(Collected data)

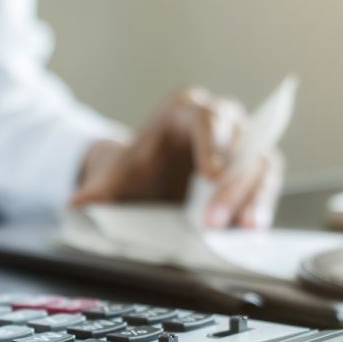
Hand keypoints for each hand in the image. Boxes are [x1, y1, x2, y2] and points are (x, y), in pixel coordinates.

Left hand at [72, 87, 284, 228]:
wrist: (148, 179)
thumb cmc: (138, 169)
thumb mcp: (117, 177)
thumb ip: (99, 189)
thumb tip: (76, 204)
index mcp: (185, 111)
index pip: (206, 118)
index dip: (212, 143)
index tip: (210, 175)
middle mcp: (221, 120)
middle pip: (238, 143)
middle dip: (230, 184)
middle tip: (213, 220)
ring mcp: (241, 145)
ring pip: (261, 163)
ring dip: (254, 196)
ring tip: (244, 228)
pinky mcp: (253, 171)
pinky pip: (266, 183)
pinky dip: (262, 205)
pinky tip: (251, 230)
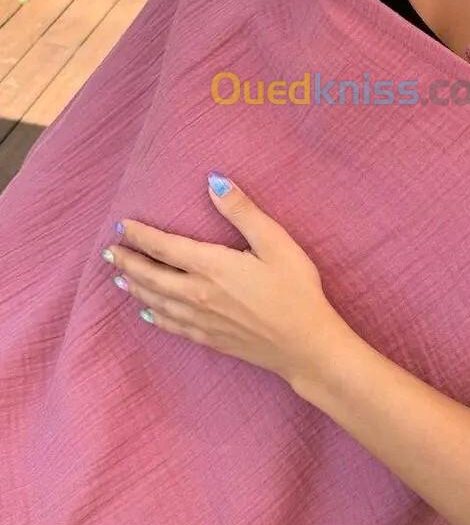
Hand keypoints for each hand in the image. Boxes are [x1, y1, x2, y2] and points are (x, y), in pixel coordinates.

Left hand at [102, 173, 345, 387]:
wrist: (305, 344)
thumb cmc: (295, 289)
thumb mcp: (275, 242)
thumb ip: (242, 211)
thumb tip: (214, 180)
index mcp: (211, 266)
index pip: (164, 247)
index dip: (140, 235)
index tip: (122, 226)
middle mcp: (197, 293)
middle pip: (151, 276)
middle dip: (128, 261)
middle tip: (109, 252)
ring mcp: (201, 320)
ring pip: (156, 302)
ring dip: (135, 287)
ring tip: (120, 277)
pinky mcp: (209, 339)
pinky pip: (171, 326)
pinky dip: (154, 316)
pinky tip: (147, 314)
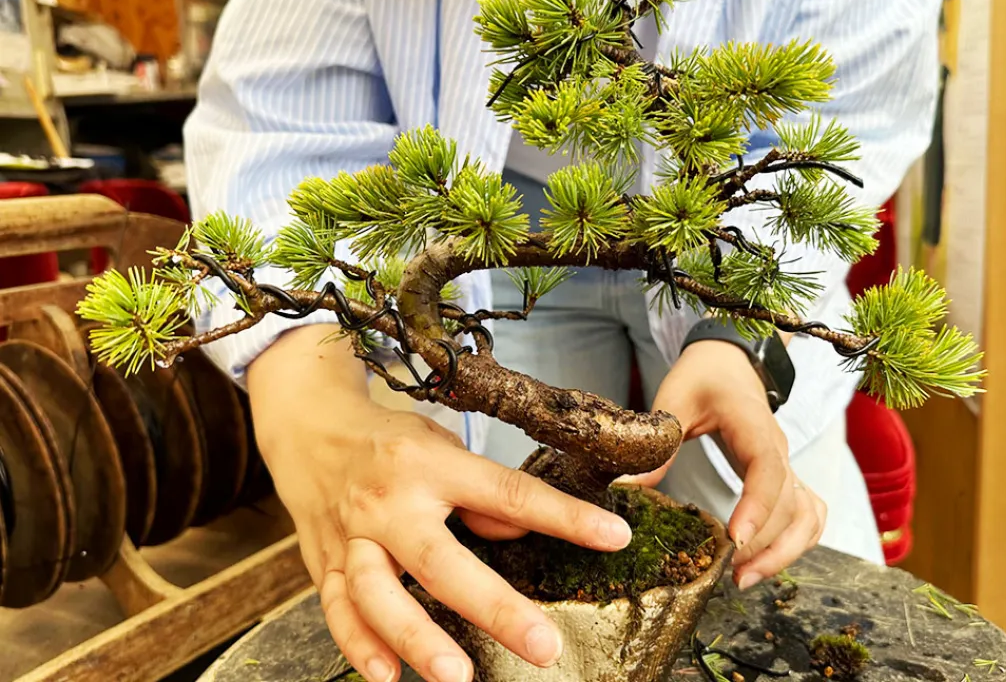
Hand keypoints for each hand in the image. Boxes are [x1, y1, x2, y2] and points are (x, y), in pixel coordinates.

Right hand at [247, 325, 632, 681]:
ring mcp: (351, 535)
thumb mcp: (442, 447)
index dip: (564, 516)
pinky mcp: (324, 563)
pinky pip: (336, 609)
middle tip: (541, 645)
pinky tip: (387, 677)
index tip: (612, 536)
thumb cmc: (387, 441)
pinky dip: (359, 645)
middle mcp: (388, 502)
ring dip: (416, 638)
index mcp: (429, 465)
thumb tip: (524, 532)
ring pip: (377, 593)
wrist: (309, 430)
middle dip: (493, 607)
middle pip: (441, 561)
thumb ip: (483, 494)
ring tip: (457, 677)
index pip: (507, 493)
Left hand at [629, 340, 825, 588]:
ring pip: (808, 515)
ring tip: (746, 578)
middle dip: (767, 545)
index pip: (767, 467)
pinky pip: (809, 514)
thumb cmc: (702, 377)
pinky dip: (796, 542)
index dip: (757, 505)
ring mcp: (787, 464)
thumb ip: (659, 442)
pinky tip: (765, 561)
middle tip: (731, 575)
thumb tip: (631, 487)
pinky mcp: (786, 477)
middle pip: (790, 503)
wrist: (730, 362)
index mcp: (752, 424)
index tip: (736, 539)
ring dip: (786, 551)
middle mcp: (778, 448)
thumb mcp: (672, 400)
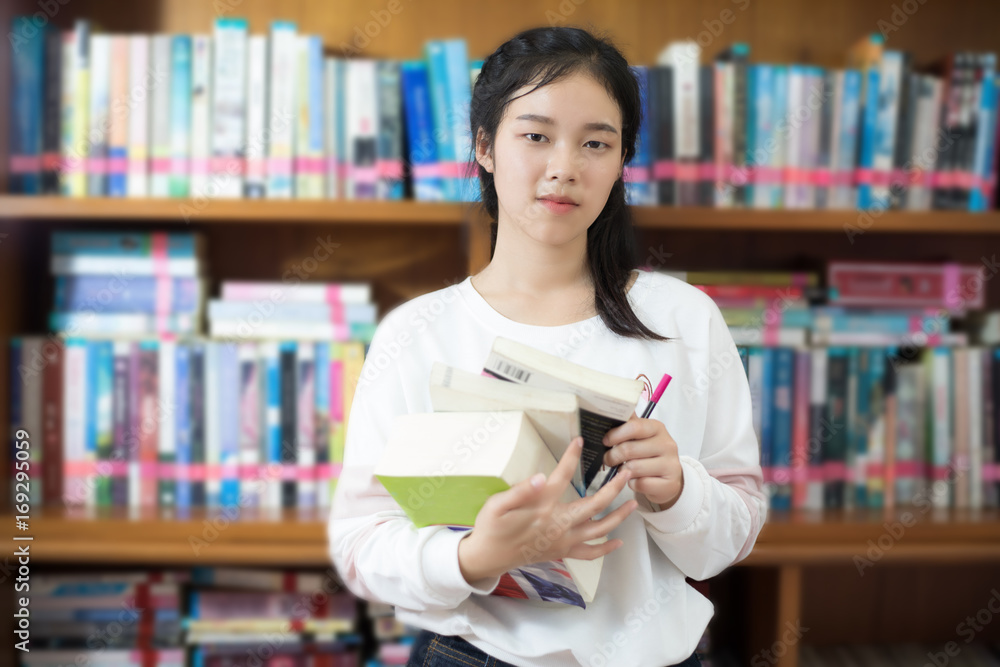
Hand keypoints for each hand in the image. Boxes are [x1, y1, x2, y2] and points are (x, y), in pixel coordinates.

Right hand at [457, 436, 636, 583]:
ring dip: (619, 516)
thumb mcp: (497, 505)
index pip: (562, 476)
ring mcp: (563, 541)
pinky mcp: (563, 552)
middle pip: (595, 505)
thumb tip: (541, 476)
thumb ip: (520, 491)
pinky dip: (606, 548)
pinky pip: (590, 553)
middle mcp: (559, 524)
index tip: (580, 441)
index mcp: (543, 507)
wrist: (488, 557)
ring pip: (600, 530)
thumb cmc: (491, 528)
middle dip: (614, 487)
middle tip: (627, 471)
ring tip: (633, 503)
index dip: (572, 457)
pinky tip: (618, 542)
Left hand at [603, 411, 683, 507]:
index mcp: (657, 428)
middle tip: (608, 459)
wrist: (668, 478)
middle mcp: (667, 444)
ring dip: (622, 471)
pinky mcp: (669, 484)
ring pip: (633, 468)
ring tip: (623, 469)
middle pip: (629, 449)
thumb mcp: (641, 436)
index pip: (634, 427)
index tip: (605, 441)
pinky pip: (641, 484)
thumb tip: (608, 411)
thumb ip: (628, 425)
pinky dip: (632, 483)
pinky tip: (635, 480)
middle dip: (613, 456)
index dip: (615, 434)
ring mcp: (670, 465)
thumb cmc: (648, 454)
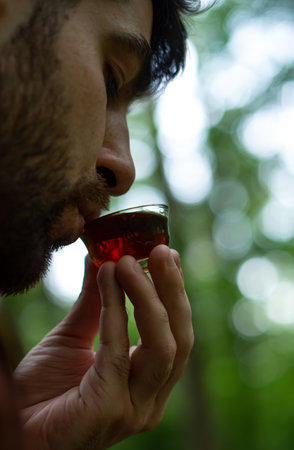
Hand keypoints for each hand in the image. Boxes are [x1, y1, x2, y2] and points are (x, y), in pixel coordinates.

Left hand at [14, 245, 193, 449]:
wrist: (13, 430)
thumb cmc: (43, 390)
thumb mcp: (74, 335)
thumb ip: (96, 302)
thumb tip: (104, 259)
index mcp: (147, 381)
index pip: (175, 332)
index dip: (174, 292)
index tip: (167, 255)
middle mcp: (150, 397)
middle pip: (179, 337)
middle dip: (172, 290)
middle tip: (163, 251)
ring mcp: (135, 406)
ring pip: (162, 345)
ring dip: (148, 296)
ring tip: (130, 260)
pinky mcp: (111, 409)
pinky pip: (118, 350)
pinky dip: (116, 309)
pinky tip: (108, 278)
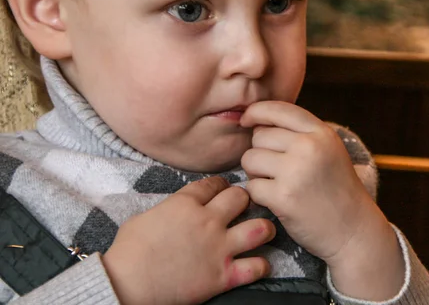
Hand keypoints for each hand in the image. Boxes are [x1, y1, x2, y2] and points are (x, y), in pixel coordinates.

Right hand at [102, 177, 275, 304]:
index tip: (222, 189)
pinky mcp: (223, 275)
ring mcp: (219, 247)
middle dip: (244, 199)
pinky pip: (257, 267)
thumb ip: (169, 208)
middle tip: (242, 207)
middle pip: (241, 197)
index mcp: (186, 203)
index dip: (221, 184)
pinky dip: (261, 266)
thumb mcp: (145, 216)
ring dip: (264, 228)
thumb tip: (177, 210)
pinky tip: (258, 264)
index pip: (214, 183)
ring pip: (260, 228)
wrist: (127, 284)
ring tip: (262, 230)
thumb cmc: (128, 250)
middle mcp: (208, 220)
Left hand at [240, 101, 374, 262]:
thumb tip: (257, 121)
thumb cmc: (336, 189)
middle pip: (259, 136)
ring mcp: (296, 172)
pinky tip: (277, 200)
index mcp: (321, 133)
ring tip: (276, 183)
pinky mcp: (283, 197)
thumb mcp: (328, 150)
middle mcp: (309, 147)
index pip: (278, 109)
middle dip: (260, 152)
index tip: (247, 120)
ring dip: (256, 173)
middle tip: (276, 170)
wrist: (353, 230)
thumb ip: (300, 133)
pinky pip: (251, 186)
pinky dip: (258, 195)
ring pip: (250, 159)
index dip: (256, 111)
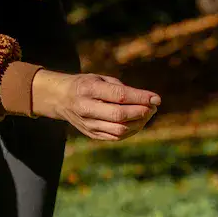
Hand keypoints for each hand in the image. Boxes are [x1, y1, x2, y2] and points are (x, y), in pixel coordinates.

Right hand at [31, 70, 160, 140]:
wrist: (60, 98)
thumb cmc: (86, 85)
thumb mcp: (101, 79)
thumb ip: (122, 89)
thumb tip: (148, 100)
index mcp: (88, 89)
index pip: (120, 96)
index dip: (141, 98)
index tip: (156, 98)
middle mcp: (86, 109)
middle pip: (120, 116)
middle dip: (141, 112)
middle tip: (153, 106)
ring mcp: (88, 125)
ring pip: (120, 130)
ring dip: (139, 123)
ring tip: (147, 113)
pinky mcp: (92, 134)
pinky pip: (116, 137)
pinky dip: (131, 130)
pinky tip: (138, 122)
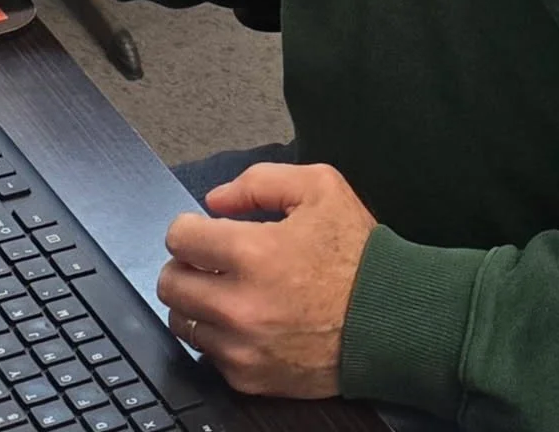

TASK DIRECTIONS
Scan the lines above for "index pip: (120, 96)" and for "pinky pip: (116, 137)". Repeat exactly the line holding each of them and every line in between.

SOLUTION FOR THIS PROBLEM
index pip: (120, 96)
index dip: (141, 98)
index tip: (156, 98)
middle mcp: (86, 109)
middle pip: (120, 116)
middle dip: (141, 112)
middle tip: (153, 106)
ring mcp: (88, 125)
ring pip: (120, 130)
ring dip: (139, 123)
ring tip: (147, 113)
pinky mcp: (92, 134)
pinky pip: (116, 137)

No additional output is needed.